=== What needs to be done ===
The expected response is an exact repetition of every record, with images excluded.
=== Begin Enclosure ===
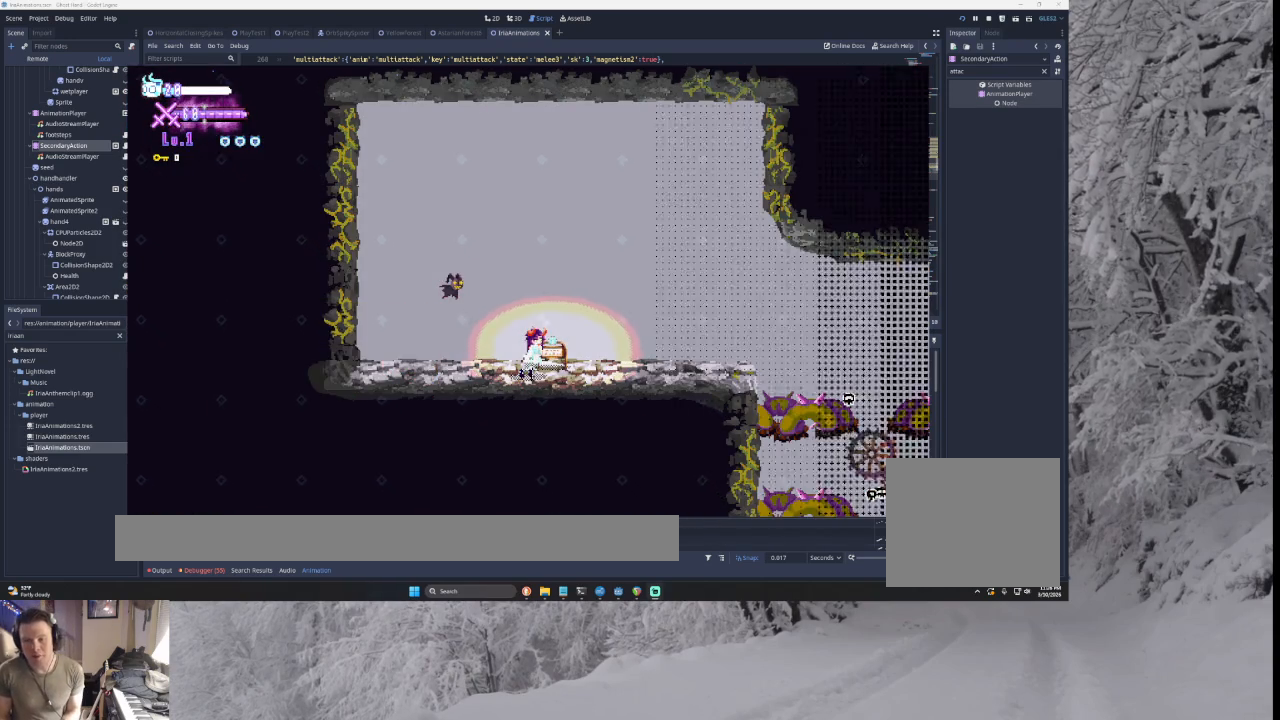
{"buttons": [], "left_stick": "center", "right_stick": "center", "events": [[33, "SQUARE", "up"]]}
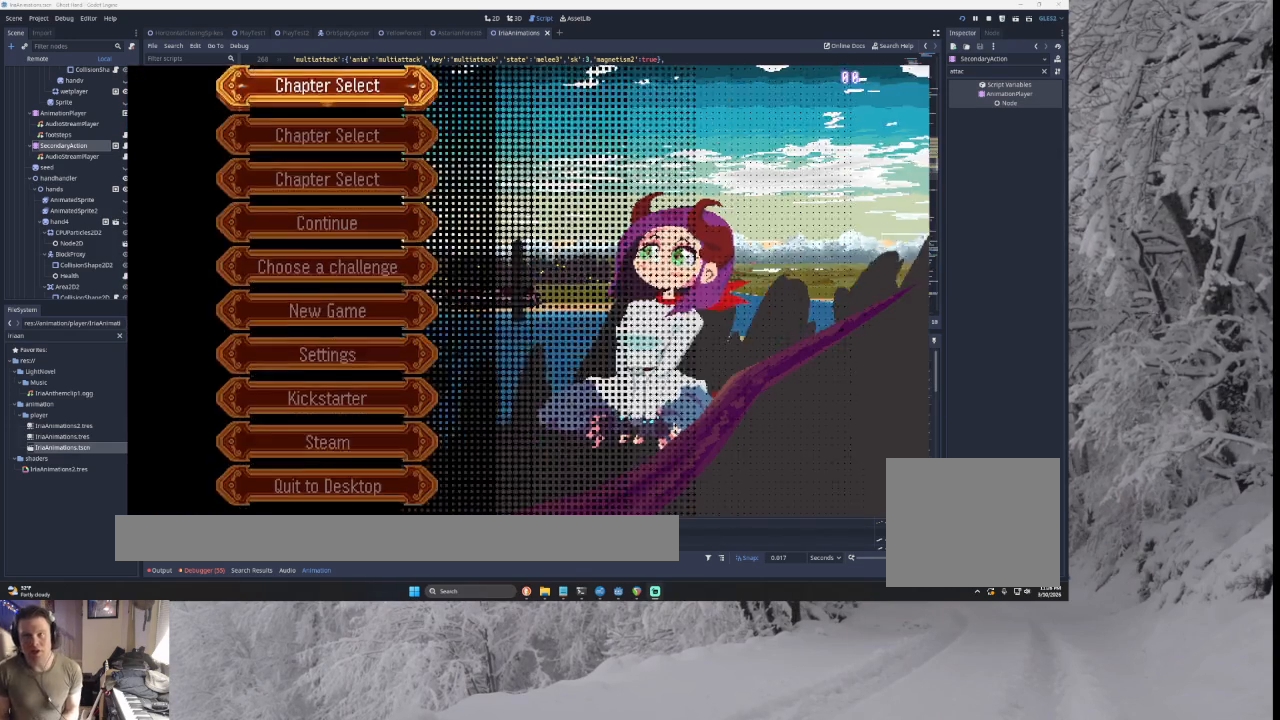
{"buttons": [], "left_stick": "down", "right_stick": "center", "events": [[400, "left_stick", "down"]]}
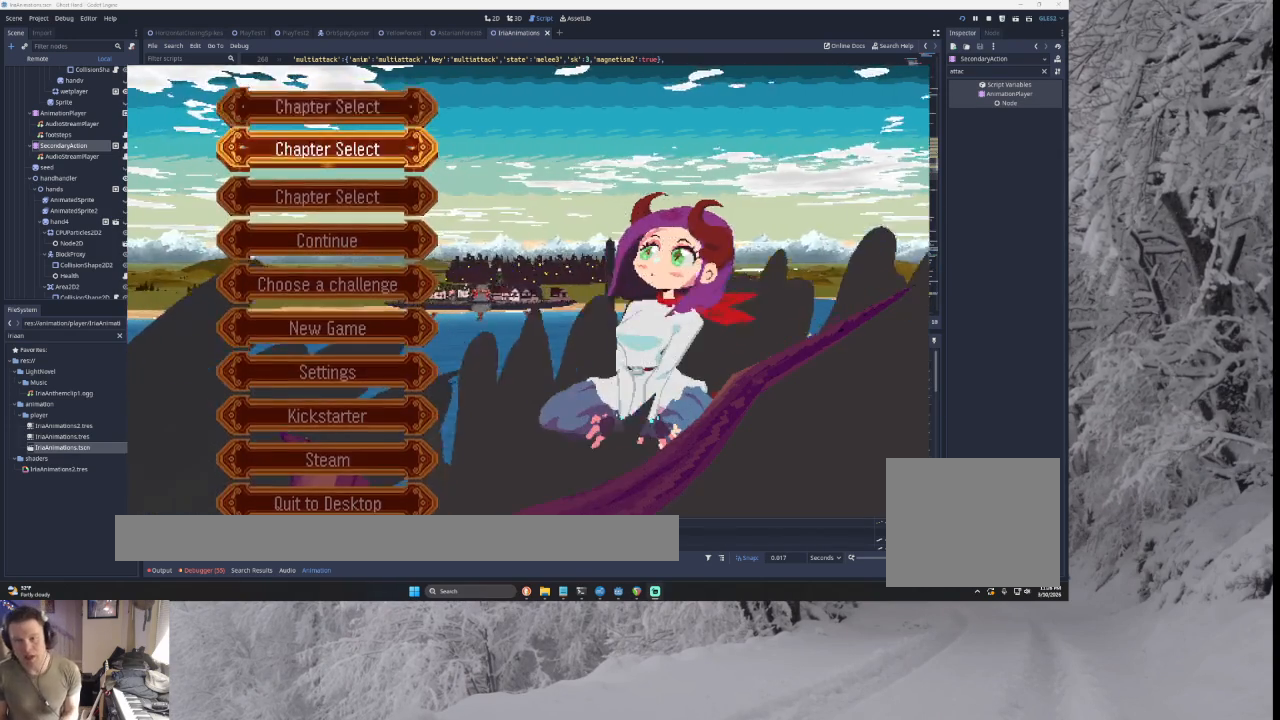
{"buttons": ["SQUARE"], "left_stick": "center", "right_stick": "center", "events": [[33, "left_stick", "center"], [267, "left_stick", "up"], [333, "left_stick", "center"], [500, "SQUARE", "down"]]}
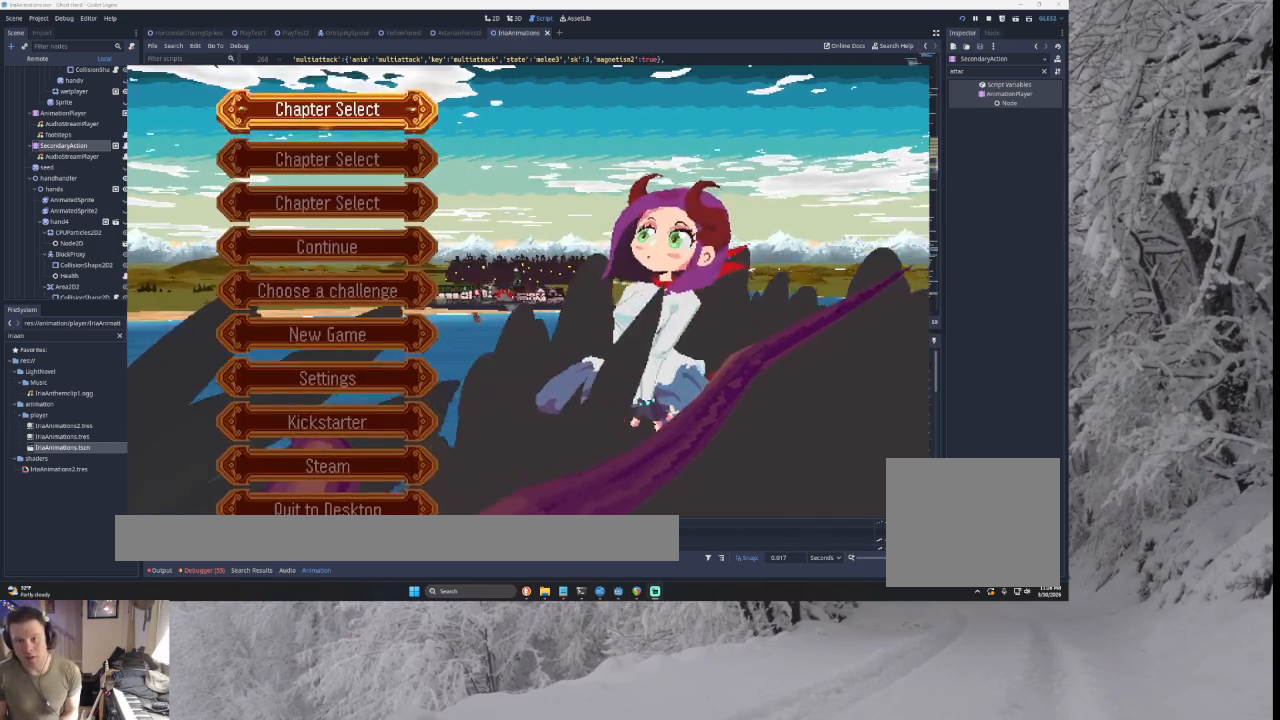
{"buttons": [], "left_stick": "center", "right_stick": "center", "events": [[167, "SQUARE", "up"]]}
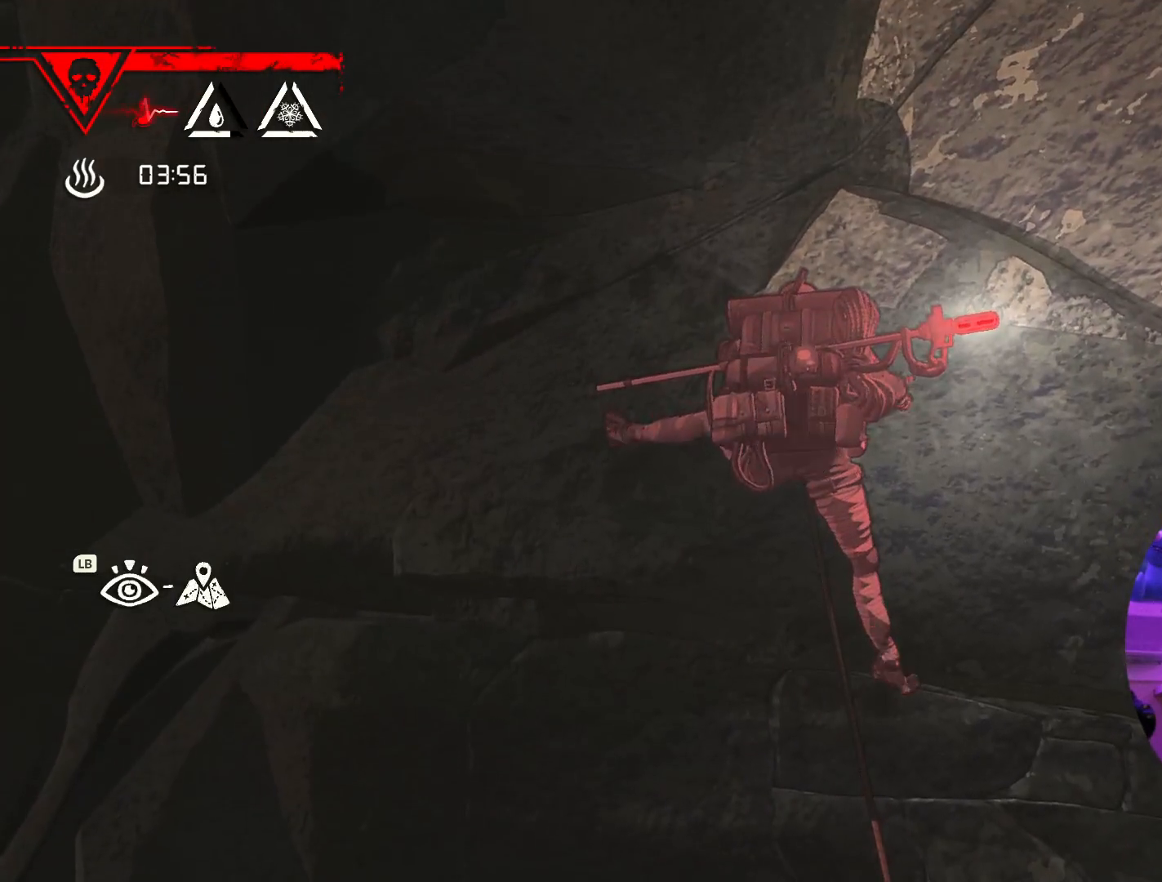
Gameplay with a controller (Xbox layout); each line is a JSON object with the inputs held at the frame after it (dt_ms = milliseconds from this image to that frame). "events" lists button and stick changes between this image and that frame as [ms after this image, input, new state], when the widget could be followed in between.
{"dt_ms": 500, "buttons": [], "left_stick": "center", "right_stick": "down-right", "events": [[250, "right_stick", "down-right"]]}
=== End Enclosure ===
=== Answer to this task ===
{"buttons": [], "left_stick": "center", "right_stick": "center", "events": [[33, "SQUARE", "up"]]}
{"buttons": [], "left_stick": "down", "right_stick": "center", "events": [[400, "left_stick", "down"]]}
{"buttons": ["SQUARE"], "left_stick": "center", "right_stick": "center", "events": [[33, "left_stick", "center"], [267, "left_stick", "up"], [333, "left_stick", "center"], [500, "SQUARE", "down"]]}
{"buttons": [], "left_stick": "center", "right_stick": "center", "events": [[167, "SQUARE", "up"]]}
Gameplay with a controller (Xbox layout); each line is a JSON object with the inputs held at the frame after it (dt_ms = milliseconds from this image to that frame). "events" lists button and stick changes between this image and that frame as [ms after this image, input, new state], when the widget could be followed in between.
{"dt_ms": 500, "buttons": [], "left_stick": "center", "right_stick": "down-right", "events": [[250, "right_stick", "down-right"]]}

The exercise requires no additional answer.